Market Fundamentalism and climate change
Columbia Review recently posted an article by Erik M. Conway, co-author of The Collapse of Western Civilization: A View from the Future, which seeks to explain how market fundamentalism is contributing to the difficulties we’re facing in coherently addressing climate change. There are a ton of great excerpts in the article, but the one that really seemed to distill the message was this one:
There are many things wrong with market fundamentalism, but the aspect of it that’s preventing us from dealing with climate change effectively is that markets as they currently exist don’t account for the cost of pollution. It’s free to dump carbon dioxide and methane and many other things into the atmosphere. In other words, we use the atmosphere as an open sewer, and don’t charge anyone for dumping stuff into it. In economic terms, pollution is an “externality,” a thing that exists outside the market system.
This very externality problem is really, more than anything, a problem of accounting, and it’s a problem that ecological economists are keen to solve, since curbing greenhouse gases and slowing growth could simply be a matter of changing how we account for these externalities. I’ve talked about this before, but one of the big objections to accounting for externalities is that critics claim it is impossible to put an accurate number on ephemeral things like pollution or environmental degradation.
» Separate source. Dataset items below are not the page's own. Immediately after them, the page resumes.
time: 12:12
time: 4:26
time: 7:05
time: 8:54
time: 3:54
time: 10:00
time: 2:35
This is, on the face of it, either a lie or a supreme misunderstanding of how the markets work. The markets are, if nothing else, a mechanism for putting concrete prices on things that are otherwise difficult to quantify, sort of like crowdsourcing for value.
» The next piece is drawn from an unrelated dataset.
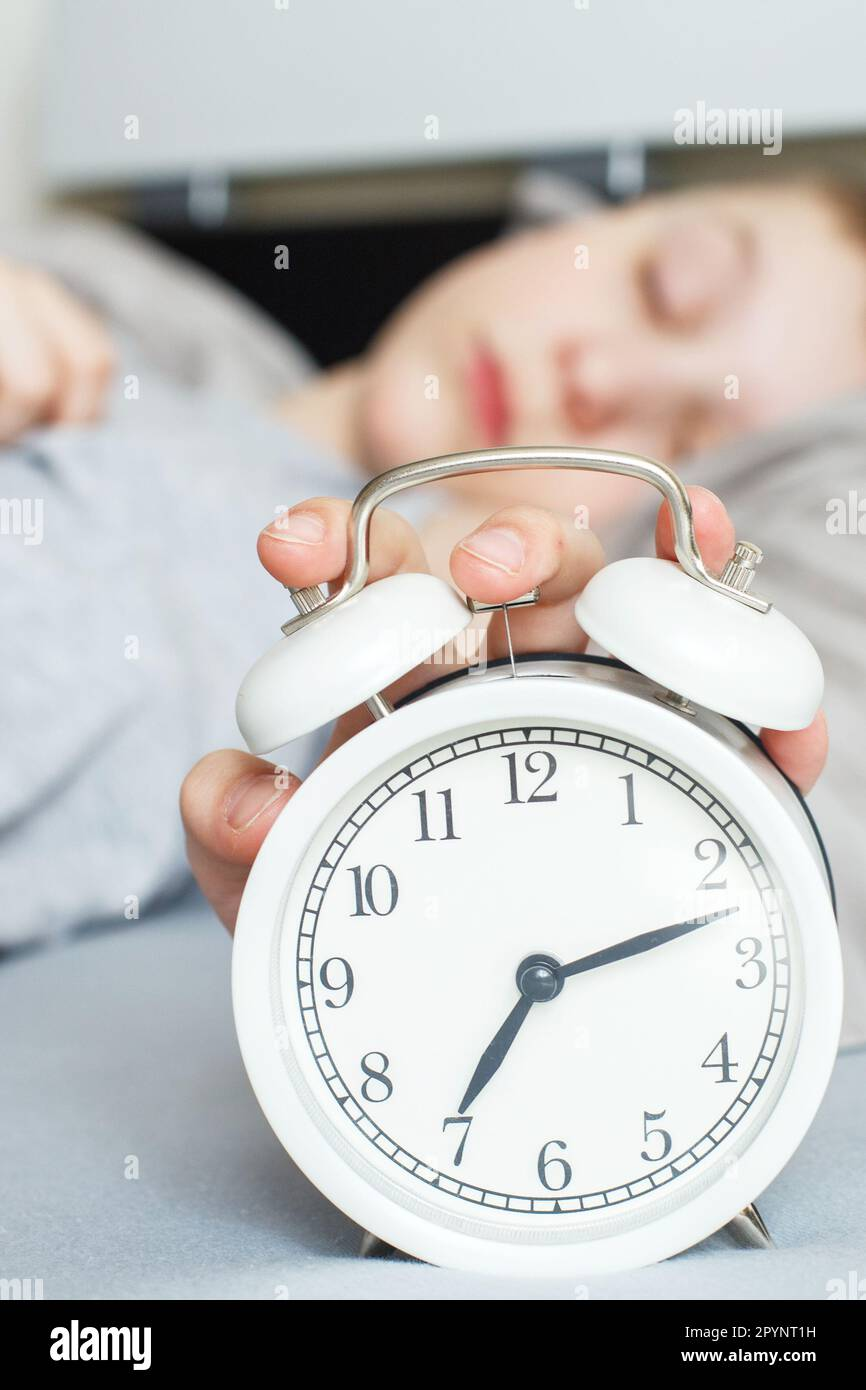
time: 7:12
I like to use real estate as an example, because real estate prices are something that we all take for granted, yet they are a classic example of quantifying something that is completely subjective. In order to determine the “price” of a given property, we simply crowdsource the solution, by allowing the most recent real estate prices for comparable properties determine the acceptable range of prices. In the end a property is worth what someone is willing to sell it for and what someone is willing to buy it for, but these prices rarely settle outside of the given range at any given time. This system is not perfect by any means–just recall 2008–but it is nonetheless a pretty decent way of using the power of the market to quantify something that is inherently subjective.
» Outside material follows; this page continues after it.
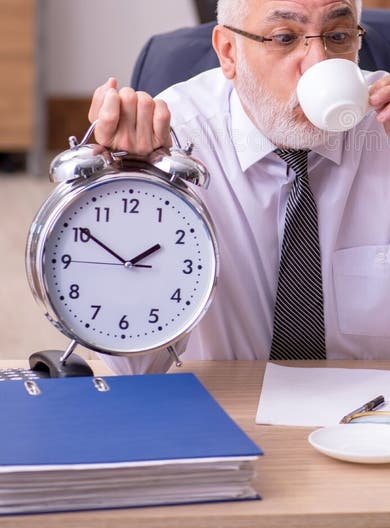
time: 1:50
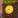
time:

Pollution is no different. We can determine PPM of carbon in the atmosphere, and we can even quantify the approximate amount of carbon emitted by any given source. All that would be required would be to create a marketplace for pollution would be to set an initial price (like an IPO for a stock) and let the market take over from there. This is the basis of the Cap and Trade system that’s been proposed a million times since the 1990’s, and it’s a reasonable and sensible plan for capping the emissions of carbon into the atmosphere and ensuring that those who pollute the most pay the most.
I disagree with the authors that market fundamentalism is getting in the way of dealing with climate change, since true market fundamentalism would lead one to buy into the Cap and Trade system. It is an inherently market-driven solution and so it should appeal to market fundamentalists and liberals alike. No, I believe the biggest thing standing in the way of climate change solutions is simply that largest, wealthiest, most powerful companies on the planet have an active stake in denying climate change and maintaining the status quo. Until we curb the power of the fossil fuel lobby and their lackeys in the automobile and power generation industries it will continue to be extremely difficult to get any coherent movement on climate change.